Ia juga menambahkan bahwa terciptanya keamanan akan membuka jalan bagi percepatan pembangunan, salah satunya proyek jalan nasional dari Aifat Timur Tengah, Kabupaten Maybrat, yang tembus ke Kabupaten Teluk Bintuni. Selain itu, Agustinus mengajak masyarakat mendukung program Presiden Prabowo, seperti Makan Bergizi Gratis, koperasi merah putih, dan sekolah gratis.
“Kita semua, dari pusat hingga daerah sampai ke tingkat kampung, disatukan oleh satu simbol yang sama, yakni Garuda,” tegas Agustinus Saa.
Mewakili Pemerintah Kabupaten Maybrat, Kepala Dinas Statistik dan Persandian, Manfred Mate, SE., M.Si, menegaskan bahwa bantuan ini merupakan wujud nyata perhatian pemerintah. Ia menekankan bahwa kondisi Maybrat kini aman sehingga semua pihak dapat melaksanakan program pembangunan dengan baik.
“Wilayah Maybrat yang dulu dikenal sebagai zona merah kini telah menjadi zona hijau. Karena itu kami harap lembaga-lembaga lain jangan ragu membantu masyarakat di daerah ini, khususnya wilayah yang masih terisolir seperti Aifat Timur, Aifat Selatan, Mare, dan Ayamaru bagian bawah,” kata Manfred.
Sementara itu, Ketua Klasis GKI Aifat Raya, Pdt. Seprianus Asem, S.Th, menyampaikan terima kasih kepada Presiden RI atas bantuan yang diberikan kepada jemaat. Ia menegaskan gereja akan terus mendukung pemerintah dalam membina umat agar hidup takut akan Tuhan dan menjaga persaudaraan.

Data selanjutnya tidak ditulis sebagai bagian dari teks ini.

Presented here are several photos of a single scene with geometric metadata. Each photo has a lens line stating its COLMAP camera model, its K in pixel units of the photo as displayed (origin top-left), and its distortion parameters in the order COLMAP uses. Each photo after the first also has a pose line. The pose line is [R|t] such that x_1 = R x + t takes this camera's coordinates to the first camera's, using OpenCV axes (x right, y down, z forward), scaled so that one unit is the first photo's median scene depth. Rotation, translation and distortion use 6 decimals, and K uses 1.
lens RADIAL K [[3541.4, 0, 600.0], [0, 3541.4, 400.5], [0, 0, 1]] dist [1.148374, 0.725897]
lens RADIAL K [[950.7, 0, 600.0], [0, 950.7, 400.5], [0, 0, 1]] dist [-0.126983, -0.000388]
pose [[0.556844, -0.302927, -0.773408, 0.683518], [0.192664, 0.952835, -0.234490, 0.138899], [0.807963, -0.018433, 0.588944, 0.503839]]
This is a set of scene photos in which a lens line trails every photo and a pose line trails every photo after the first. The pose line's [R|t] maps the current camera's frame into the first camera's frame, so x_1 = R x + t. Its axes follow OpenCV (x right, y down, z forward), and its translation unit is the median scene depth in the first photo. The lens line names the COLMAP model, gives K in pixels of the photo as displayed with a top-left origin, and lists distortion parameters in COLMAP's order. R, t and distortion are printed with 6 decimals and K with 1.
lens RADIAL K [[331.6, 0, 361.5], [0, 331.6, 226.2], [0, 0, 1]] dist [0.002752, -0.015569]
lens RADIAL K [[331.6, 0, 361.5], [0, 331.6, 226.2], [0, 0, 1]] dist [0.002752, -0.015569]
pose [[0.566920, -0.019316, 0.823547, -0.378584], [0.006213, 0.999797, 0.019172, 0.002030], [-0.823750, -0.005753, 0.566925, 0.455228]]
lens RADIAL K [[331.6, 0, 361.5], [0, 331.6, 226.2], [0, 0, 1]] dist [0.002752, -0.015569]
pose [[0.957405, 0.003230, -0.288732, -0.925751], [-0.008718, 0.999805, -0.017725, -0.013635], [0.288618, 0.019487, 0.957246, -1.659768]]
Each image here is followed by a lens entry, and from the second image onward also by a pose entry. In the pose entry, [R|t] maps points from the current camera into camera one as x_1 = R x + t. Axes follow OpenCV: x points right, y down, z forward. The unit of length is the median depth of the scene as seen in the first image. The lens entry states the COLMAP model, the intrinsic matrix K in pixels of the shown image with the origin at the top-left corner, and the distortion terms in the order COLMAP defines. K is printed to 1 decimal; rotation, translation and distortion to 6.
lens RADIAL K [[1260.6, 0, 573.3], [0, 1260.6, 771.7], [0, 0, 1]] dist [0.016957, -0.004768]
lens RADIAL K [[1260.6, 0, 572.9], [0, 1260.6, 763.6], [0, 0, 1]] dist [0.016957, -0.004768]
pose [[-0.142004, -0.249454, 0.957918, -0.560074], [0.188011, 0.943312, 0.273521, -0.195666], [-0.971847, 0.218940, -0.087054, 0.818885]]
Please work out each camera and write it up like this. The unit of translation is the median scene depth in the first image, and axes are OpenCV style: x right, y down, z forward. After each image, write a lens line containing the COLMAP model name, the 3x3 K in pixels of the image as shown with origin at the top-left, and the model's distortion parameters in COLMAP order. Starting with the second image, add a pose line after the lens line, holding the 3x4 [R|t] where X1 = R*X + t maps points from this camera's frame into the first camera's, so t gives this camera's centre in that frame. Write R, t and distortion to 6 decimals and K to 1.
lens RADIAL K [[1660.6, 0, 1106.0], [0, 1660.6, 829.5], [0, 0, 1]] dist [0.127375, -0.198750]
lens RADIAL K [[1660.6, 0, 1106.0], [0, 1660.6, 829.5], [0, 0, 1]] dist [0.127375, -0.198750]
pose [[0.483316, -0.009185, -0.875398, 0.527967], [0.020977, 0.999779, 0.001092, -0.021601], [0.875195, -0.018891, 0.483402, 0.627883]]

“Kami berharap pemerintah pusat melihat langsung kondisi di wilayah Aifat Selatan. Saat ini sudah tidak ada lagi zona merah, melainkan zona hijau dan aman. Gereja akan terus membina jemaat agar setia kepada Tuhan dan mendukung pembangunan di Maybrat,” tegas Pdt. Seprianus.
Ia juga menyampaikan bahwa Gedung Gereja GKI Solafide Tasimarah dijadwalkan akan diresmikan pada 14 Oktober 2025 mendatang.
Turut hadir dalam kegiatan tersebut antara lain Manfred Mate, SE., M.Si Kadis Statistik Maybrat/tokoh masyarakat,Pdt. Seprianus Asem, S.Th Ketua Klasis Aifat Raya, Viktor Yater Kepala Distrik Aifat Timur Selatan,Silvester Faan (Kepala Kampung Fankahrio, Yohan Frabuku tokoh pemuda,
Prater Irto tokoh agama Katolik,Anggota Pos Satgas Yonmar 10/SBY Fankahrio,Tokoh adat, tokoh perempuan, serta masyarakat Distrik Aifat Selatan.
Kegiatan ditutup dengan doa bersama, disertai komitmen seluruh pihak untuk menjaga keamanan, mendukung pembangunan, serta mengedepankan nilai kasih dalam kehidupan bermasyarakat di Kabupaten Maybrat.